▶ [Required action]
Please present the lines below, starting at the line containing "00:00-02:00: median 98.600, box" and ending at the line containing "06:00-08:00: median 98.600", as a Markdown table with a Row column for the row number and an Entry column for the line. Leave out any blank lines.

▶ [Data supplied]
============

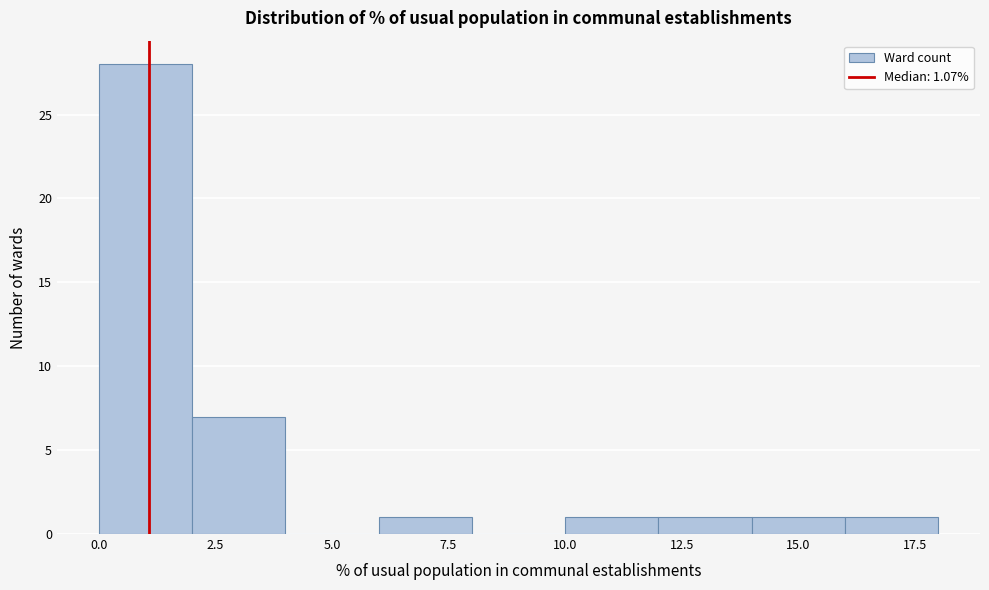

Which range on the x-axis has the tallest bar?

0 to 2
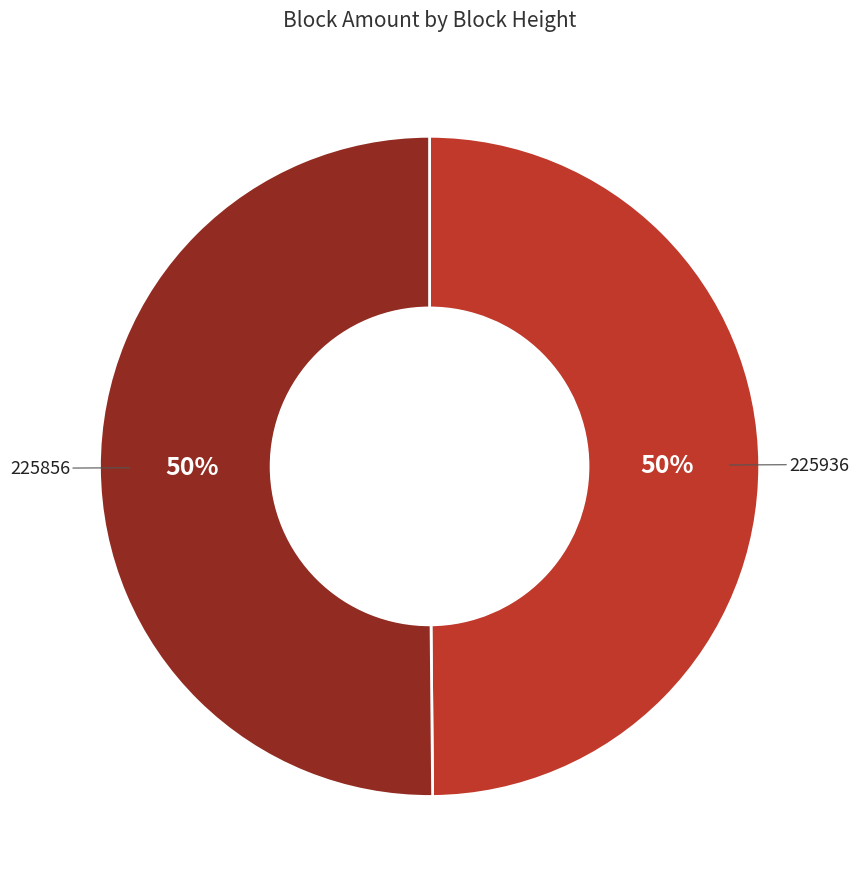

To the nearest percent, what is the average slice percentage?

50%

============

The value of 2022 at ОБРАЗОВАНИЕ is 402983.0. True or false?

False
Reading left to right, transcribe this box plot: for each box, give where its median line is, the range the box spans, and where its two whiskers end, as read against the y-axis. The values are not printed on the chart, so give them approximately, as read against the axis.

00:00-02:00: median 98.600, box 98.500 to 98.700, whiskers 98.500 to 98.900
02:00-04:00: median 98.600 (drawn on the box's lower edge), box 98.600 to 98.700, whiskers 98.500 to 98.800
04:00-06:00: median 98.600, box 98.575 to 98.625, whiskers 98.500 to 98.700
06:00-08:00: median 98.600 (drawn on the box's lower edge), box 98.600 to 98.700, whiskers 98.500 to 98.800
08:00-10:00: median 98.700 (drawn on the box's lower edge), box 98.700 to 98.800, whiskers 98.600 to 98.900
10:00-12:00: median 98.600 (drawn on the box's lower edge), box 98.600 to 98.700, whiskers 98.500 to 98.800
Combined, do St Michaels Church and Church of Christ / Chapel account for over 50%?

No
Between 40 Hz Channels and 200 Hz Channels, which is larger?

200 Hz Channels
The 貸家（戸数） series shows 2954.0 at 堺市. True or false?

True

============

▶ [Written response]
| Row | Entry |
|---|---|
| 1 | 00:00-02:00: median 98.600, box 98.500 to 98.700, whiskers 98.500 to 98.900 |
| 2 | 02:00-04:00: median 98.600 (drawn on the box's lower edge), box 98.600 to 98.700, whiskers 98.500 to 98.800 |
| 3 | 04:00-06:00: median 98.600, box 98.575 to 98.625, whiskers 98.500 to 98.700 |
| 4 | 06:00-08:00: median 98.600 (drawn on the box's lower edge), box 98.600 to 98.700, whiskers 98.500 to 98.800 |